EXERCISE -
Every record has to be written out exactly, with no line missing.

INFORMATION GIVEN -
= Beginning of Section =

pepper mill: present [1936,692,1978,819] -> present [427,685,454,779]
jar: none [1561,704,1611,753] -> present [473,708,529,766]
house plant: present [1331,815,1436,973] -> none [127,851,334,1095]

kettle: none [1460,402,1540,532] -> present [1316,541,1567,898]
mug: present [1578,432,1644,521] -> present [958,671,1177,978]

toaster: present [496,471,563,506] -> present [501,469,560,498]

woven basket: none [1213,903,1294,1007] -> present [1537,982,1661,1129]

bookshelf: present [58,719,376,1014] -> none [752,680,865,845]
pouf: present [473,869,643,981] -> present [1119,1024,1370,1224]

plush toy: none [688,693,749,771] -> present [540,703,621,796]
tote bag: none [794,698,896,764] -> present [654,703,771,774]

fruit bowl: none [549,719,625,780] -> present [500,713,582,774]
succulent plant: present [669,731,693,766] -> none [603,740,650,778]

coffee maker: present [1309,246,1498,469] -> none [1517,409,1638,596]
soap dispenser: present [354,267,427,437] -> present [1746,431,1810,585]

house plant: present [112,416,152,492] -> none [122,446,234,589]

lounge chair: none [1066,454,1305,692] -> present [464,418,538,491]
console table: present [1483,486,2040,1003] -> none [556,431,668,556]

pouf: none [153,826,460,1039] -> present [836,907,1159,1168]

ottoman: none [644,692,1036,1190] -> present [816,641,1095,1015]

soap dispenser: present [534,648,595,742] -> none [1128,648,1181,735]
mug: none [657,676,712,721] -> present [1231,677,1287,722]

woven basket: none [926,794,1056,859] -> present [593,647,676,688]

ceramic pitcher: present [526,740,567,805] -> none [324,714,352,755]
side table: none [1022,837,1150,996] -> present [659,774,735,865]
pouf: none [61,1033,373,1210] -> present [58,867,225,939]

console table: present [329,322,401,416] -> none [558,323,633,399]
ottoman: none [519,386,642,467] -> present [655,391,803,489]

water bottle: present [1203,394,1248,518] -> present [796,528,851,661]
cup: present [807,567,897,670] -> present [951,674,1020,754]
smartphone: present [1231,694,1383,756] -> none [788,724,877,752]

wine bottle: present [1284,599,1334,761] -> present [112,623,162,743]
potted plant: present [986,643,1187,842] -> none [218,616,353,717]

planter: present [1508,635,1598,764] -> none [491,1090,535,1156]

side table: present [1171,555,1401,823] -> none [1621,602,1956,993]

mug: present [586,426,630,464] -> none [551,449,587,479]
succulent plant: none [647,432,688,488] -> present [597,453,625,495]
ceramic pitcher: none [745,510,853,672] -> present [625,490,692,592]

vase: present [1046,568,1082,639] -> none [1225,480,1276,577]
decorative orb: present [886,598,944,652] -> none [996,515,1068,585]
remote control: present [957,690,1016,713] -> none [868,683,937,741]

= End of Section =

EXERCISE OUTPUT -
pepper mill: present [1936,692,1978,819] -> present [427,685,454,779]
jar: none [1561,704,1611,753] -> present [473,708,529,766]
house plant: present [1331,815,1436,973] -> none [127,851,334,1095]

kettle: none [1460,402,1540,532] -> present [1316,541,1567,898]
mug: present [1578,432,1644,521] -> present [958,671,1177,978]

toaster: present [496,471,563,506] -> present [501,469,560,498]

woven basket: none [1213,903,1294,1007] -> present [1537,982,1661,1129]

bookshelf: present [58,719,376,1014] -> none [752,680,865,845]
pouf: present [473,869,643,981] -> present [1119,1024,1370,1224]

plush toy: none [688,693,749,771] -> present [540,703,621,796]
tote bag: none [794,698,896,764] -> present [654,703,771,774]

fruit bowl: none [549,719,625,780] -> present [500,713,582,774]
succulent plant: present [669,731,693,766] -> none [603,740,650,778]

coffee maker: present [1309,246,1498,469] -> none [1517,409,1638,596]
soap dispenser: present [354,267,427,437] -> present [1746,431,1810,585]

house plant: present [112,416,152,492] -> none [122,446,234,589]

lounge chair: none [1066,454,1305,692] -> present [464,418,538,491]
console table: present [1483,486,2040,1003] -> none [556,431,668,556]

pouf: none [153,826,460,1039] -> present [836,907,1159,1168]

ottoman: none [644,692,1036,1190] -> present [816,641,1095,1015]

soap dispenser: present [534,648,595,742] -> none [1128,648,1181,735]
mug: none [657,676,712,721] -> present [1231,677,1287,722]

woven basket: none [926,794,1056,859] -> present [593,647,676,688]

ceramic pitcher: present [526,740,567,805] -> none [324,714,352,755]
side table: none [1022,837,1150,996] -> present [659,774,735,865]
pouf: none [61,1033,373,1210] -> present [58,867,225,939]

console table: present [329,322,401,416] -> none [558,323,633,399]
ottoman: none [519,386,642,467] -> present [655,391,803,489]

water bottle: present [1203,394,1248,518] -> present [796,528,851,661]
cup: present [807,567,897,670] -> present [951,674,1020,754]
smartphone: present [1231,694,1383,756] -> none [788,724,877,752]

wine bottle: present [1284,599,1334,761] -> present [112,623,162,743]
potted plant: present [986,643,1187,842] -> none [218,616,353,717]

planter: present [1508,635,1598,764] -> none [491,1090,535,1156]

side table: present [1171,555,1401,823] -> none [1621,602,1956,993]

mug: present [586,426,630,464] -> none [551,449,587,479]
succulent plant: none [647,432,688,488] -> present [597,453,625,495]
ceramic pitcher: none [745,510,853,672] -> present [625,490,692,592]

vase: present [1046,568,1082,639] -> none [1225,480,1276,577]
decorative orb: present [886,598,944,652] -> none [996,515,1068,585]
remote control: present [957,690,1016,713] -> none [868,683,937,741]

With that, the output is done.